The chairman of the European Integration Forum in Tbilisi, Soso Tsiskarishvili, agrees with Melnyk's assessment, but notes Ukraine is better prepared to meets NATO's democratic standards for membership than Georgia.

Tsiskarishvili says Ukraine's two recent parliamentary elections and Georgia's presidential and parliamentary contests differ from one another like heaven and earth in terms of democratic and transparent procedures.

But Russian military analyst Pavel Felgenhauer cautions that Ukraine could be Russia's next target as part of what he says is a grand Kremlin plan for the partial restoration of Russian greatness.
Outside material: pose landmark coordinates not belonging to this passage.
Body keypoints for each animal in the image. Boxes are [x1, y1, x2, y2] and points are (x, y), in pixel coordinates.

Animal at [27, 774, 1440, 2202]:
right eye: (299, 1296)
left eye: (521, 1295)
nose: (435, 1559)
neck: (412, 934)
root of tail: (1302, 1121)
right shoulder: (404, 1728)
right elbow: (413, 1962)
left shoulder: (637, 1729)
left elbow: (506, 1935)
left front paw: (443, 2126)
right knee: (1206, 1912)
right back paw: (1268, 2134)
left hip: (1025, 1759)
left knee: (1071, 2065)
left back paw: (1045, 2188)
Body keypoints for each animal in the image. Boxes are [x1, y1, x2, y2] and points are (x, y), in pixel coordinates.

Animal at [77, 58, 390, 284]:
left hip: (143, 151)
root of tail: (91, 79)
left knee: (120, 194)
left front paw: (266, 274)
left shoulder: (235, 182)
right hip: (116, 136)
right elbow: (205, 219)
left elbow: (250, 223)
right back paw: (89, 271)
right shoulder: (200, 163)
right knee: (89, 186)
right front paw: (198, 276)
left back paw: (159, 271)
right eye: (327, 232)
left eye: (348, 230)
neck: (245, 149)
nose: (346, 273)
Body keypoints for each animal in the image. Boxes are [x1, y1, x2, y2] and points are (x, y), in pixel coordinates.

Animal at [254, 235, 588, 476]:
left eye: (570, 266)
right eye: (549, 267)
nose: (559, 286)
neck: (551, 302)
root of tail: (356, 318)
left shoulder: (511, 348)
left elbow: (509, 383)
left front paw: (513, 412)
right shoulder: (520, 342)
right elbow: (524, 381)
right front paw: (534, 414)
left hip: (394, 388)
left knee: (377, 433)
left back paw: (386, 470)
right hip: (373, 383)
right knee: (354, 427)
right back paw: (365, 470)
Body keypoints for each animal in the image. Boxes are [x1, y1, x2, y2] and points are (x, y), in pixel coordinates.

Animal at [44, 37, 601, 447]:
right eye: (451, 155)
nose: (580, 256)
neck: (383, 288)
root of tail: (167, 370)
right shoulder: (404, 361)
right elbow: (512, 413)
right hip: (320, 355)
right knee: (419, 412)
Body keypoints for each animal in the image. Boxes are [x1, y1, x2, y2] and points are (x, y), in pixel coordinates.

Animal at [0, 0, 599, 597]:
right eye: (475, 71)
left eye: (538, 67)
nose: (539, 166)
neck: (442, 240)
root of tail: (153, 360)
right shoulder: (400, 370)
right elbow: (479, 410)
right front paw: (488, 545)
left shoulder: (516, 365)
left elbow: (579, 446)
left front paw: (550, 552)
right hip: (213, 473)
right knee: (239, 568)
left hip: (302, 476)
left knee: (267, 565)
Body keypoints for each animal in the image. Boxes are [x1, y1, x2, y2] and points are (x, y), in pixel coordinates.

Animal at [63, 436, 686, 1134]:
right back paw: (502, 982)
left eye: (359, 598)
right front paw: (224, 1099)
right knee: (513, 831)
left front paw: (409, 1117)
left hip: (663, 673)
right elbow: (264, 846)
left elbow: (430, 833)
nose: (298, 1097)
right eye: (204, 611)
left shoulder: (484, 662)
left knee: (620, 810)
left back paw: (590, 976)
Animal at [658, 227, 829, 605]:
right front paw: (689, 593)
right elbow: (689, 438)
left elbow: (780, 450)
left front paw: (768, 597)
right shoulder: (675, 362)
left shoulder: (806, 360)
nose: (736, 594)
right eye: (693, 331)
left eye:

"Russia right now wants at least half of Ukraine to be annexed," said Felgenhauer. "Vladimir Putin talked about that rather openly at the NATO summit in Bucharest, Romania in April. Ukraine will disintegrate into two halves, and we want the eastern half, including of course, first and foremost, Crimea."

Felgenhauer says Ukraine's overwhelming vote for independence in 1991, which included a majority of Crimeans, means nothing to Kremlin rulers, who the analyst says do not respect the will of even their own people.

Nonetheless, the analyst says Russia is tied down in Georgia and will not make any immediate military moves against Ukraine. He notes, however, that Russia's Black Sea Fleet, which leases naval facilities in Sevastopol in Crimea, will likely steam back to port in defiance of a Ukrainian presidential order that it must first ask for Ukrainian permission.

"If Russia openly challenges Ukrainian sovereignty, I think that Ukraine will then turn to the West and say, 'you know guys, they're challenging our sovereignty with their fleet.' And this will happen without any kind of use of arms, or anything made in anger. Ukraine right now, apparently wants to make the threat to its sovereignty obvious to outside powers," said Felgenhauer.

Felgenhauer says Moscow's vision of the world is that of Prime Minister Vladimir Putin; one in which Russia and Washington share spheres of influence. The analyst notes that Russia withdrew its bases from Cuba and Vietnam, expecting the United States to stay away from what Moscow thought was to be its sphere of influence. He says Moscow felt betrayed when Washington began supporting colored revolutions among Russia's neighbors.

But Soso Tsiskarishvili points to this week's visit to Tbilisi by presidents of five countries that border Russia as a sign that they do not trust the Kremlin.